━━━━━ Records provided ━━━━━

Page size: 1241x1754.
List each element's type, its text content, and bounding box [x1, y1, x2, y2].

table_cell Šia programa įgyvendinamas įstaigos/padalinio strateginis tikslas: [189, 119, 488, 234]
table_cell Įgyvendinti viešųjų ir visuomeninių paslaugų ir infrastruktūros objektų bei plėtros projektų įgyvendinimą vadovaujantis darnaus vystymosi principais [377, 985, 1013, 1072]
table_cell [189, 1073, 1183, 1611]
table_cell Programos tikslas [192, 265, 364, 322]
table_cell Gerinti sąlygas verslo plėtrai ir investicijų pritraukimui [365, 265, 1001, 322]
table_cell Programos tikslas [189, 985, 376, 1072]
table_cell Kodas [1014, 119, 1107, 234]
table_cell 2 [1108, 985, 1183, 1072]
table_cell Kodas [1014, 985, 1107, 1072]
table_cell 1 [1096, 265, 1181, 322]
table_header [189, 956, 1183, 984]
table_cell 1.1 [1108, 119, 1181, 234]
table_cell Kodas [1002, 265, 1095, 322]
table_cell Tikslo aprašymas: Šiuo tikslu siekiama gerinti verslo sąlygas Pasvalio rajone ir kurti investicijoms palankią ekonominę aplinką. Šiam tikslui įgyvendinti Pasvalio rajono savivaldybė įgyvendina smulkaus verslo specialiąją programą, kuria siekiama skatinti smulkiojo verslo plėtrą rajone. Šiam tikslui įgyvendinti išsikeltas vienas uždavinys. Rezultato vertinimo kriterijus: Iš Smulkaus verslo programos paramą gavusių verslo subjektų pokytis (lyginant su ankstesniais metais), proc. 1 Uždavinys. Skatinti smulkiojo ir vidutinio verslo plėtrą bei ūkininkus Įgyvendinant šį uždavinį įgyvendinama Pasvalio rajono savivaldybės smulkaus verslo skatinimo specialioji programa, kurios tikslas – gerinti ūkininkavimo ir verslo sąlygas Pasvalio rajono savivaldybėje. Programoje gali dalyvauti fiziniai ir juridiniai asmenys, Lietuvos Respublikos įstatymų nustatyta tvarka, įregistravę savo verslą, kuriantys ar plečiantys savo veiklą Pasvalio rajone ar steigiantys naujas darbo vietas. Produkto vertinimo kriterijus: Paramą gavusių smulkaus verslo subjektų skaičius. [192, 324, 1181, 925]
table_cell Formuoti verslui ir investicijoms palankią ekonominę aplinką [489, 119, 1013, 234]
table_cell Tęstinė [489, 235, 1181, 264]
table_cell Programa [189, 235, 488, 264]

━━━━━

(What the exercise asks): Go through the entries above and write each one out exactly.

(Exercise solution):
Page size: 1241x1754.
List each element's type, its text content, and bounding box [x1, y1, x2, y2].

table_cell Šia programa įgyvendinamas įstaigos/padalinio strateginis tikslas: [189, 119, 488, 234]
table_cell Įgyvendinti viešųjų ir visuomeninių paslaugų ir infrastruktūros objektų bei plėtros projektų įgyvendinimą vadovaujantis darnaus vystymosi principais [377, 985, 1013, 1072]
table_cell [189, 1073, 1183, 1611]
table_cell Programos tikslas [192, 265, 364, 322]
table_cell Gerinti sąlygas verslo plėtrai ir investicijų pritraukimui [365, 265, 1001, 322]
table_cell Programos tikslas [189, 985, 376, 1072]
table_cell Kodas [1014, 119, 1107, 234]
table_cell 2 [1108, 985, 1183, 1072]
table_cell Kodas [1014, 985, 1107, 1072]
table_cell 1 [1096, 265, 1181, 322]
table_header [189, 956, 1183, 984]
table_cell 1.1 [1108, 119, 1181, 234]
table_cell Kodas [1002, 265, 1095, 322]
table_cell Tikslo aprašymas: Šiuo tikslu siekiama gerinti verslo sąlygas Pasvalio rajone ir kurti investicijoms palankią ekonominę aplinką. Šiam tikslui įgyvendinti Pasvalio rajono savivaldybė įgyvendina smulkaus verslo specialiąją programą, kuria siekiama skatinti smulkiojo verslo plėtrą rajone. Šiam tikslui įgyvendinti išsikeltas vienas uždavinys. Rezultato vertinimo kriterijus: Iš Smulkaus verslo programos paramą gavusių verslo subjektų pokytis (lyginant su ankstesniais metais), proc. 1 Uždavinys. Skatinti smulkiojo ir vidutinio verslo plėtrą bei ūkininkus Įgyvendinant šį uždavinį įgyvendinama Pasvalio rajono savivaldybės smulkaus verslo skatinimo specialioji programa, kurios tikslas – gerinti ūkininkavimo ir verslo sąlygas Pasvalio rajono savivaldybėje. Programoje gali dalyvauti fiziniai ir juridiniai asmenys, Lietuvos Respublikos įstatymų nustatyta tvarka, įregistravę savo verslą, kuriantys ar plečiantys savo veiklą Pasvalio rajone ar steigiantys naujas darbo vietas. Produkto vertinimo kriterijus: Paramą gavusių smulkaus verslo subjektų skaičius. [192, 324, 1181, 925]
table_cell Formuoti verslui ir investicijoms palankią ekonominę aplinką [489, 119, 1013, 234]
table_cell Tęstinė [489, 235, 1181, 264]
table_cell Programa [189, 235, 488, 264]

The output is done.